Required work → Please copy the lines below word for word, leaving out the pictures.

(Items stored in a collection)

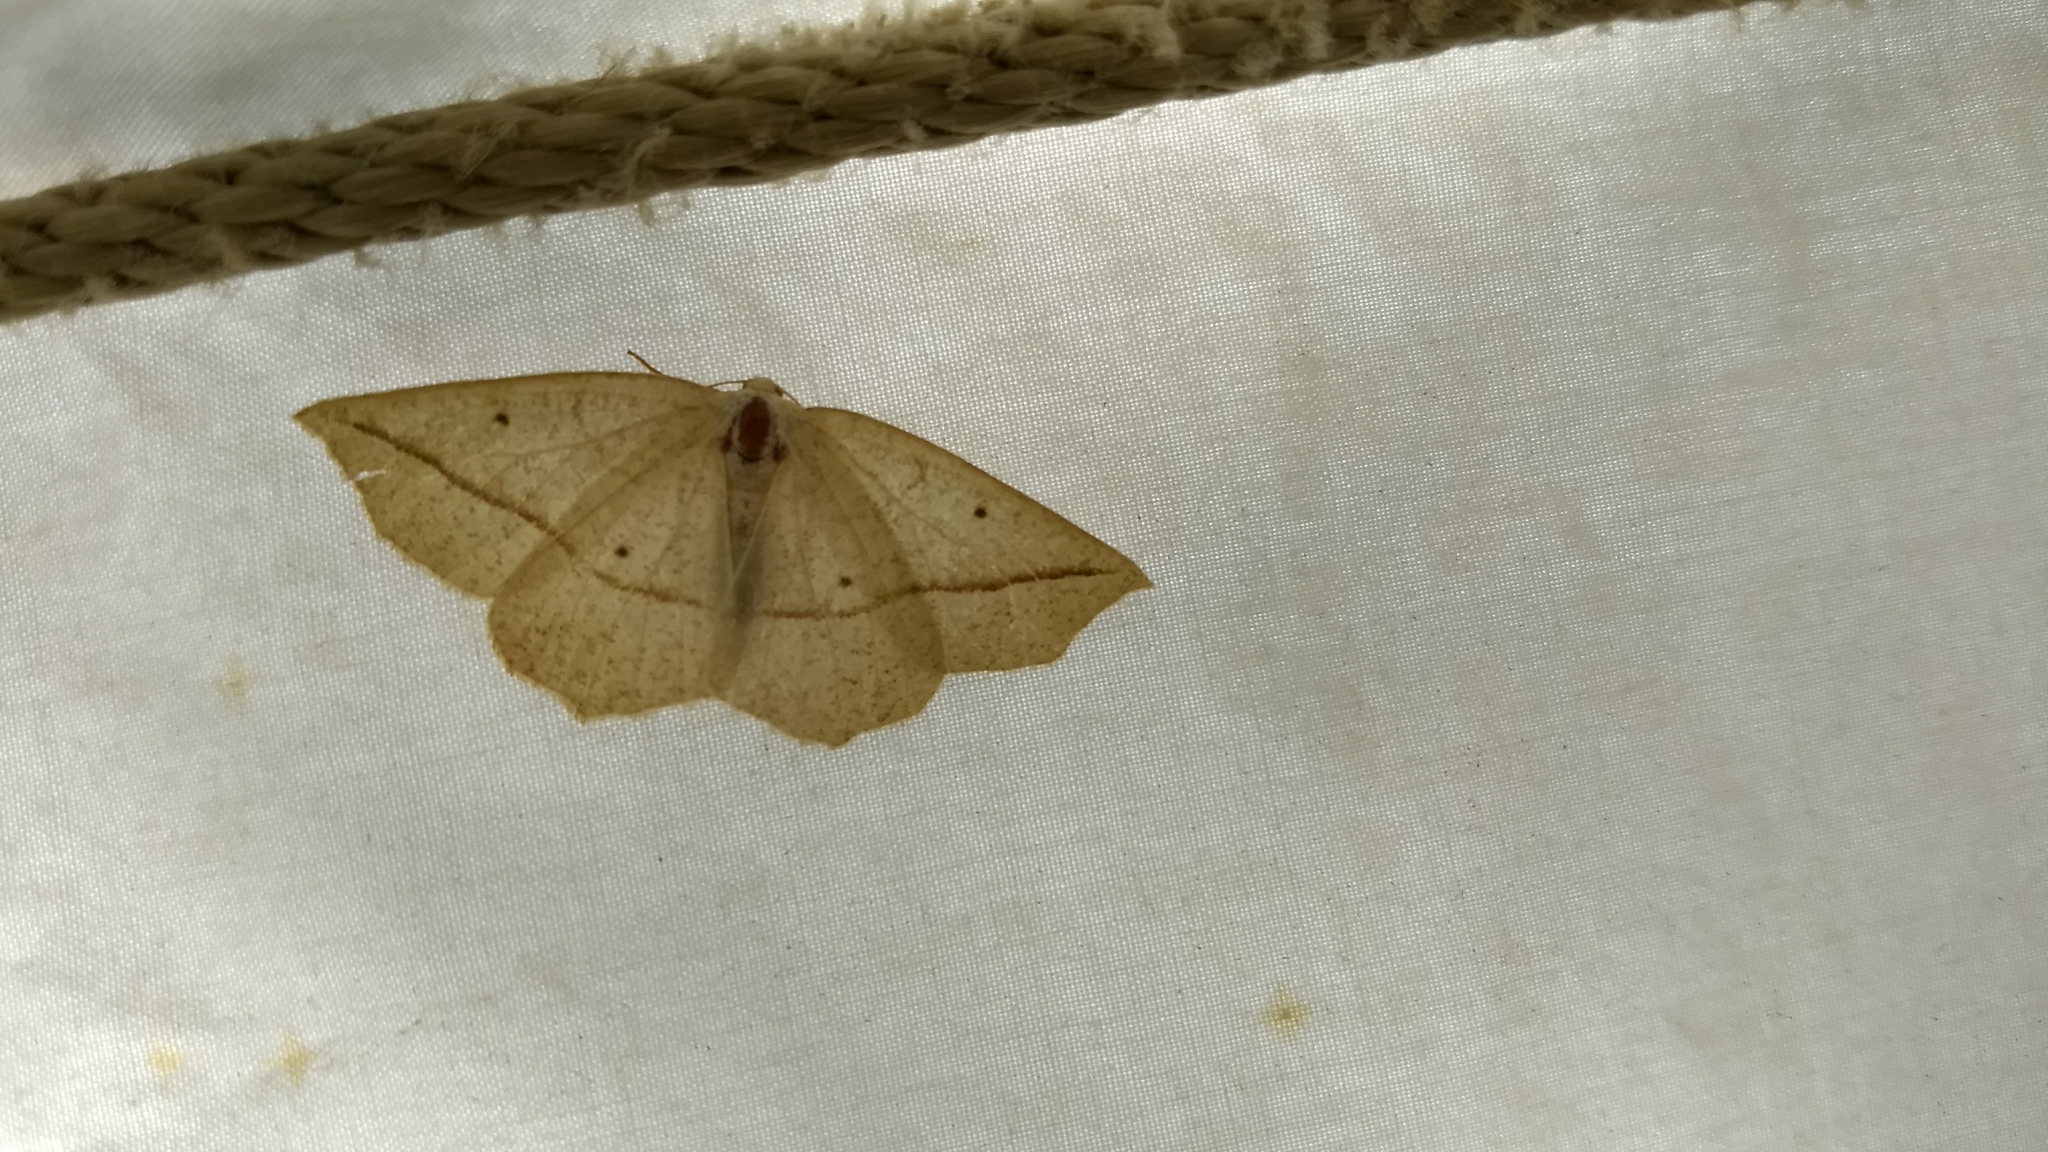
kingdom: Animalia
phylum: Arthropoda
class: Insecta
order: Lepidoptera
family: Geometridae
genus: Eusarca
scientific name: Eusarca confusaria
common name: Confused eusarca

Output below →
kingdom: Animalia
phylum: Arthropoda
class: Insecta
order: Lepidoptera
family: Geometridae
genus: Eusarca
scientific name: Eusarca confusaria
common name: Confused eusarca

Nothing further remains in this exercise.